_Compiti ed esercizi:_
(a) Nell'estratto sulla sanzione a Poste Italiane, in quale adunanza l'AGCM ha inflitto la sanzione?
(b) Ricopia per favore dall'estratto sulla sanzione a Poste Italiane il passo che comincia con "In diverse occasioni, in" e prosegue fino a "di professionisti scorretti.".

_Estratto fornito:_
__________

L’ANTITRUST SANZIONA POSTE ITALIANE

L’ANTITRUST SANZIONA POSTE ITALIANE

E’ sempre questione di Giustizia.

In diverse occasioni, in adempimento alla propria funzione, l’Autorità Garante della Concorrenza e del Mercato (AGCM) si è rivelata determinante per la tutela dei diritti dei consumatori e degli imprenditori, sanzionando pubblicità ingannevole, conflitti di interesse, intese e abusi di posizione dominante e comportamenti escludenti di professionisti scorretti.

Alla adunanza dello scorso 8 settembre 2020, l’AGCM ha comminato a Poste Italiane s.p.a. la sanzione massima prevista dall’art. 27, comma 9, c. cons., ai sensi del quale «9. Con il provvedimento che vieta la pratica commerciale scorretta, l’Autorità dispone inoltre l’applicazione di una sanzione amministrativa pecuniaria da 5.000,00 euro a 5.000.000 euro, tenuto conto della gravità e della durata della violazione. Nel caso di pratiche commerciali scorrette ai sensi dell’articolo 21, commi 3 e 4, la sanzione non può essere inferiore a 50.000,00 euro».

__________

_Materiale fornito:_

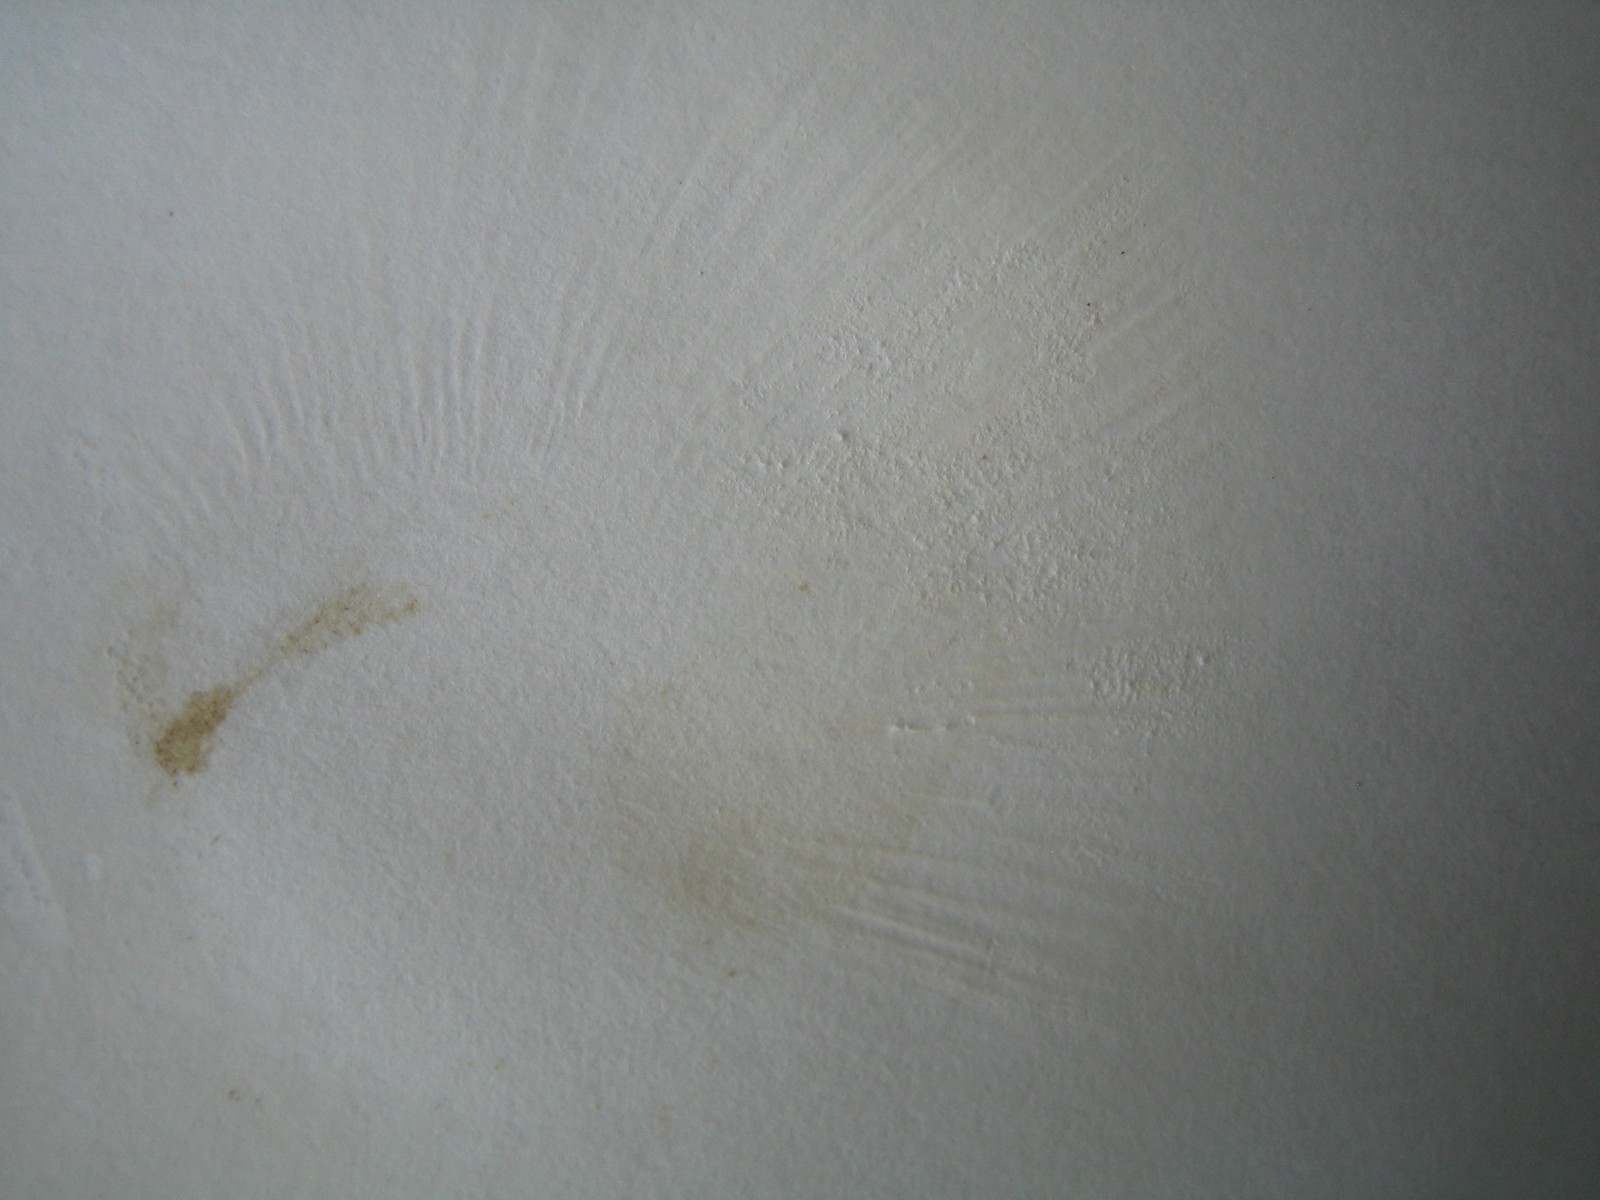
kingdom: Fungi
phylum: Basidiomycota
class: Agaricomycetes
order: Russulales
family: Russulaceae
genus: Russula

__________

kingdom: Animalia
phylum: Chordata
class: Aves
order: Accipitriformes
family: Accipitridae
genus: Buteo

__________

_Soluzioni dei compiti:_
(a) Nell'adunanza dell'8 settembre 2020.

(b)
In diverse occasioni, in adempimento alla propria funzione, l’Autorità Garante della Concorrenza e del Mercato (AGCM) si è rivelata determinante per la tutela dei diritti dei consumatori e degli imprenditori, sanzionando pubblicità ingannevole, conflitti di interesse, intese e abusi di posizione dominante e comportamenti escludenti di professionisti scorretti.